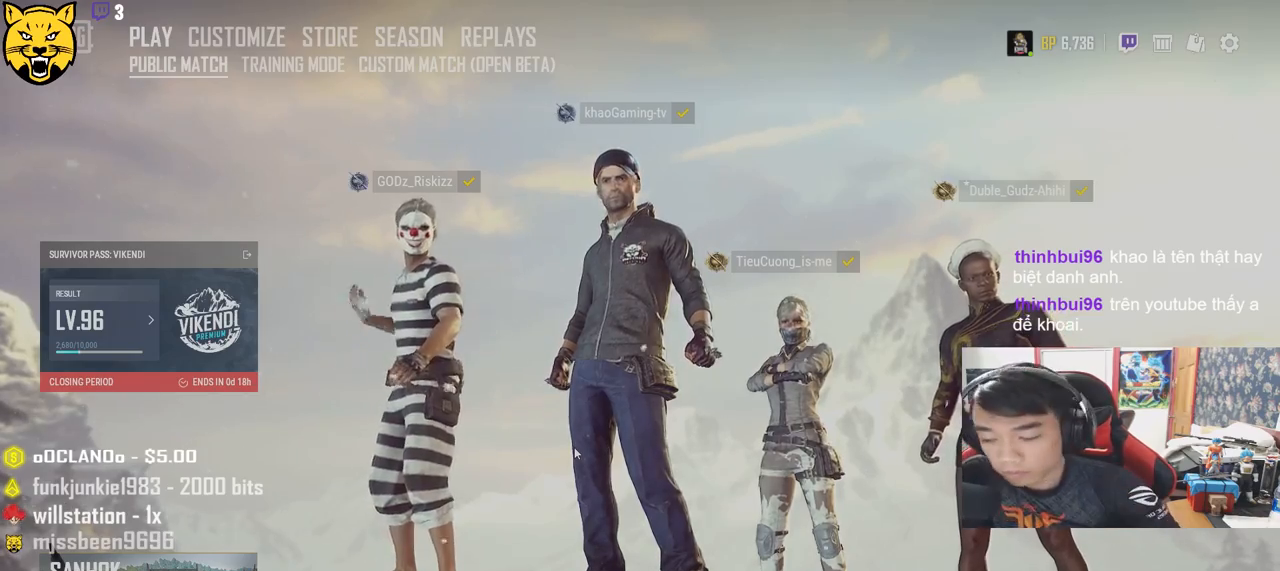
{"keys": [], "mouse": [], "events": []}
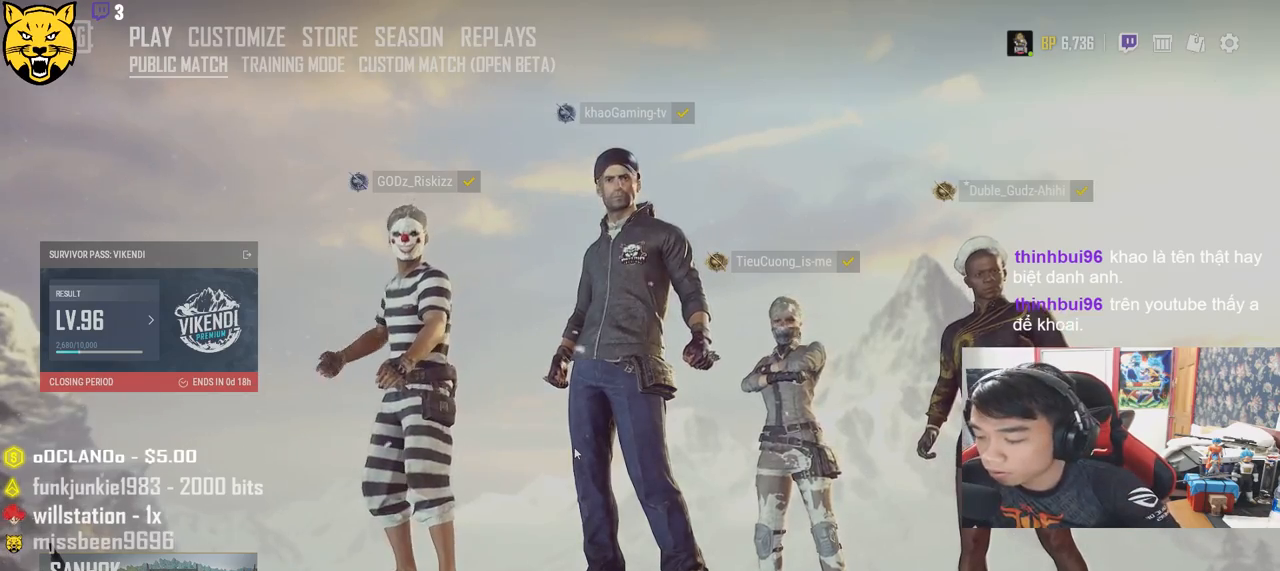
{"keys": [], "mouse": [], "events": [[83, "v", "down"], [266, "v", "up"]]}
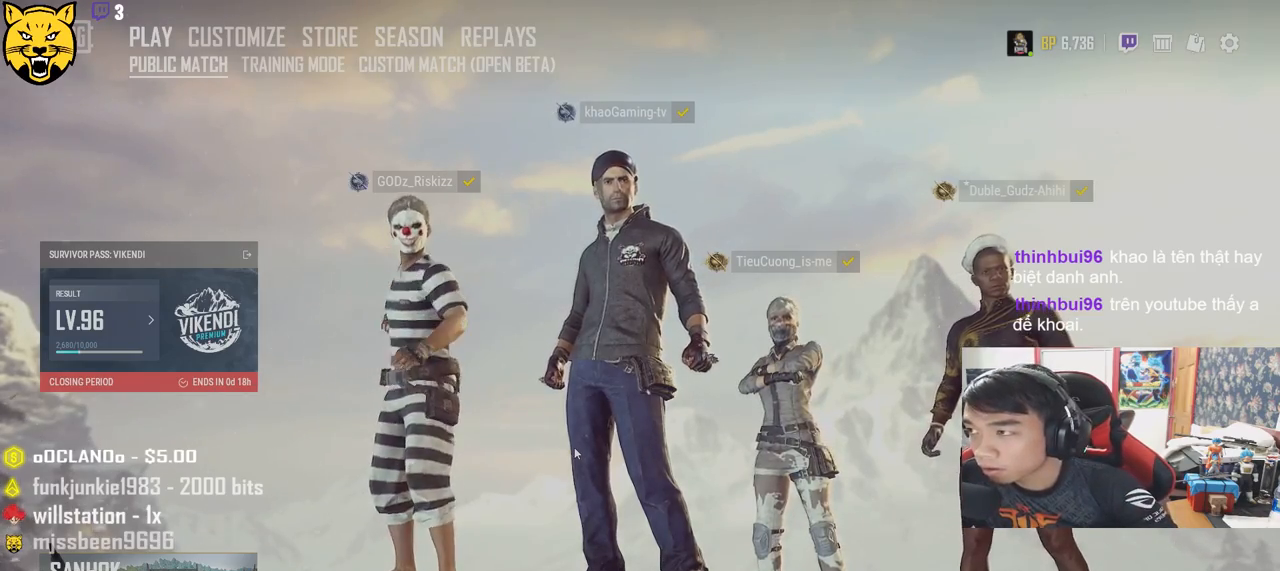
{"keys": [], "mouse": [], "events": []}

+ + + +

WORK ITEM - Give the listing again, exactly as it appears, but without its images.

SOLUTION FOR THIS EXERCISE -
{"keys": [], "mouse": [], "events": []}
{"keys": [], "mouse": [], "events": [[83, "v", "down"], [266, "v", "up"]]}
{"keys": [], "mouse": [], "events": []}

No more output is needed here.